Es schwingt oft Dräuendes, Drängendes mit, wenn vom Wald ge­handelt wird. Und der Wald scheint speziell für uns Deutsche eine Projektionsfläche, eine Utopie, da­von spre­chen die Eichenblätter auf unseren Münzen ebenso wie als das ewige Schmuck­mo­tiv auf Uniformen. Die letzten Versuche, die Deutschen kollektiv in kon­gruenter Har­mo­nie mit dem Wald, und sei sie auch noch so forciert, zu beschreiben, datieren freilich aus fer­nen Zei­ten: “Die Deutschen als Waldvolk” hieß im Untertitel der NS-Kulturfilm Ewiger Wald (1936), der derart missglückte, dass ihn selbst unter der Glas­glocke des Re­gimes niemand freiwillig sehen wollte. Merkwürdig aus der Zeit fallend auch Ernst Jün­gers Es­say Ein Waldgang von 1951; der Philosoph geht in den Wald, um eine “natür­li­che Ord­nung” wiederzufinden: “Zum Mythischen kehrt man nicht zurück, man begegnet ihm wieder, wenn die Zeit in ihrem Gefüge wankt, und im Bannkreis der höchsten Gefahr.”

Tatsächlich eine Behausung im Wald findet dagegen eine vielköpfige Flüchtlings- und Partisanentruppe in Edward Zwicks Kriegs­dra­ma Defiance (2008, mit Daniel Craig), nach “wahren Begebenheiten” im heutigen Be­larus; hier ist der Wald tatsächlich Zu­fluchts­ort von Bedürftigen vor dem Feind – in Gestalt der deutschen Eindringlinge.

Fern und nur medial nah, das ist der Wald für uns Deutsche aber schon viel länger. Die Mär­chen der Brüder Grimm nehmen den Wald als Hort des Fremden und Unheimlichen; ebenso muss sich der Held Siegfried in Fritz Langs Nibelungen (1922) durch einen Oden­wald schlagen, den intrigante, verwachsene Wald­men­schen und ein Drache be­woh­nen. Der Wald hat weitere Konjunktur in den Medien: eine Konjunktur des Un­heim­li­chen. Zuletzt hielt er Einzug in ein Filmgenre, das die Deutschen sonst eher mei­den, den anspruchsvollen Hor­rorfilm. Schwei­gend steht der Wald von Saralisa Volm nach einem Roman von Wolfram Fleischhauer soll im Oktober 2022 in Kino kommen.

Wald, das ist also nicht nur eine größere Zahl von Bäumen.
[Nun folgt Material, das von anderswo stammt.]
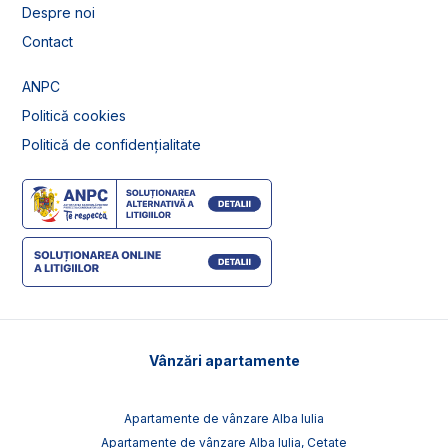
Despre noi
Contact
ANPC
Politică cookies
Politică de confidențialitate
Vânzări apartamente
Apartamente de vânzare Alba Iulia
Apartamente de vânzare Alba Iulia, Cetate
In der Ge­schichte der Ideen und Visionen hat Wald stets mehr bedeutet: für Kin­der der Ort, wo das Böse in mannigfaltiger Gestalt wohnt; in der Romantik ein Freiraum für das schwär­mende Individuum; im Horrorfilm treiben “da drau­ßen” gestörte Men­schen ihr Unwesen; im Abenteuer-, Survival- und Kriegs­film nutzt der Feind den Wald für lebensbe­droh­liche Hinterhalte. Und bis zuletzt ist der Wald nicht zuletzt ein Kampf­platz für poli­tische Ideen gewesen, man den­ke an den Hambacher und den Dan­nen­röder Forst, an Wackersdorf oder an die Ent­wal­dungs­aktionen in Ent­wick­lungs- und Schwellenländern. Und an den Klimawandel.

“Der Wald, als Forst längst in die Logik der Kapitalverwertung hineingezogen, muss immer noch als Sinnbild eines gesünderen, naturnäheren, menschengemäße­ren, ganzheitlichen Lebens herhalten”, schreibt der Autor und Politologe Johano Strasser in einem vorzüglichen kleinen Überblick zum “Thema und Wahn”. Wie um dem entgegen zu wirken, gibt es neuerdings Filme wie Der wilde Wald (von Lisa Eder, D 2021), ein dokumen­tari­scher Versuch, zum “Ding an sich” zu gelangen, den nicht mehr aus­ge­beuteten, allein zum Besuch genutzten Wald, den Menschen als Gäste betreten und nicht mehr als Ort für die eigene Se/h/nsüchte, Ängste und Neurosen. Noch anders theoretisch formuliert, den sie somit wie das Kino neu beträten, mit einem perspektivierten statt einem privilegierten Blick.

“Der Wald als das Undurchdringliche, Unheimliche, das den Geist zugleich ver­wirrt und erfinderisch macht, in dem man sich verliert, um sich am Ende, wenn man Glück hat oder von einem klugen Schulmeister angeleitet wird, als ein ande­rer wiederzufinden”, schreibt Strasser, und weiter: “Es war der zugleich imaginäre und wirkliche Wald, der uns erwachsen werden ließ.” Von hier ist es tatsächlich nicht mehr weit zum Kino.